== Exercise ==
In the forum thread on armoire hinges, what does Newton say determines the choice of Soss hinge size?
(Text excerpt Opens)
# Armoire hinges- 270 degree ??



## daveintexas (Oct 15, 2007)

I am building an armoire similar to this. The upper doors will each have two sets of hinges. I figured on using piano hinges for the inside hinge. But on the outside hinge do I need 270 degree hinges?
And rather then those "no mortise" hinges in the pics, is there a concelled 35mm hinge I can use??
Thanks


----------



## Loren (May 30, 2008)

European 35mm cup hinges are smooth operators but
they stick out like a sore thumb.

You might want to look at barrel hinges like SOSS hinges.
They install into holes or mortises routed into the edge of
the door. You want 360 degree opening hinges I think.


----------



## LeeJ (Jul 4, 2007)

Dave;

I'm sorry I didn't get back to your P.M. on this.

As Loren says Soss hinges are a great solution to this.

I posted a few pictures on a project I used them on. The hinges are a bit larger than you need, but it does show how they work and how open and closed the doors can be.

They should be perfect for your application.




























​
I'm looking through the Blum hinge catalog as we speak.

My concern with this is I generally have to buy these in boxes of fifty hinges and fifty base plates.

It may be possible to cross reference them to another brand.

If I do find something, I'll get back to you.

Lee


----------



## Newton (Jun 29, 2008)

Dave,
As previously stated the 35mm 270 degree hinge is the size of a lunchbox! The Soss hinge will be a good choice. Be careful that you use the largest hinge you can (they are selected by the thickness of the material). Use at least 3 per door to help keep the door straight and DO A MOCK-UP for the machining. Most of the Soss hinges have no adjustment and the placement of the hinge from the face is critical for it's operation. Instead of the piano hinge why not use Soss everywhere since you will already be set up for it?
Good luck and remember plan twice, avoid frustration. I just made that up!


----------



## daveintexas (Oct 15, 2007)

Thanks to all for the help. I looked at the SOSS web site, but they indicate their hinges only open to 180 degrees. I dont think that will work with the double doors and allow them to swing back to the sides.

Thanks
Dave


----------
(Text excerpt Closes)
(Raw data Opens)
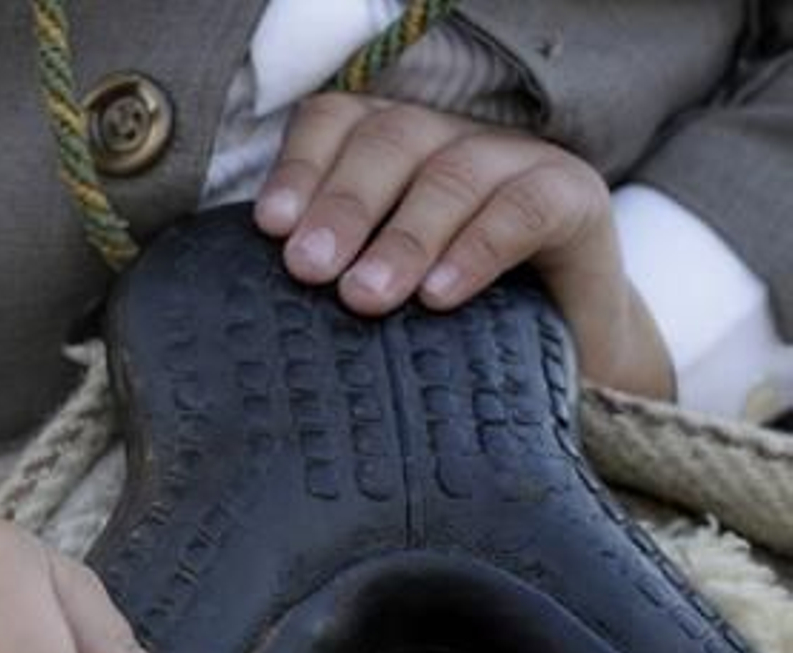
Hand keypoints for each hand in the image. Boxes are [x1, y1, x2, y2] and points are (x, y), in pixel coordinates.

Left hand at [254, 93, 673, 399]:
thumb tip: (250, 298)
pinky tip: (440, 296)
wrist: (568, 359)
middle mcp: (451, 141)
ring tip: (364, 296)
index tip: (269, 228)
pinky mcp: (574, 198)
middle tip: (308, 269)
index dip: (300, 166)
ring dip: (402, 237)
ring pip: (452, 174)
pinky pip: (523, 210)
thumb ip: (328, 273)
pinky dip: (476, 249)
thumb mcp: (379, 291)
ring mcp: (515, 162)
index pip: (336, 122)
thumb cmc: (451, 325)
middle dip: (342, 205)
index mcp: (393, 150)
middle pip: (390, 141)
(Raw data Closes)
== Reply to the task ==
The thickness of the material.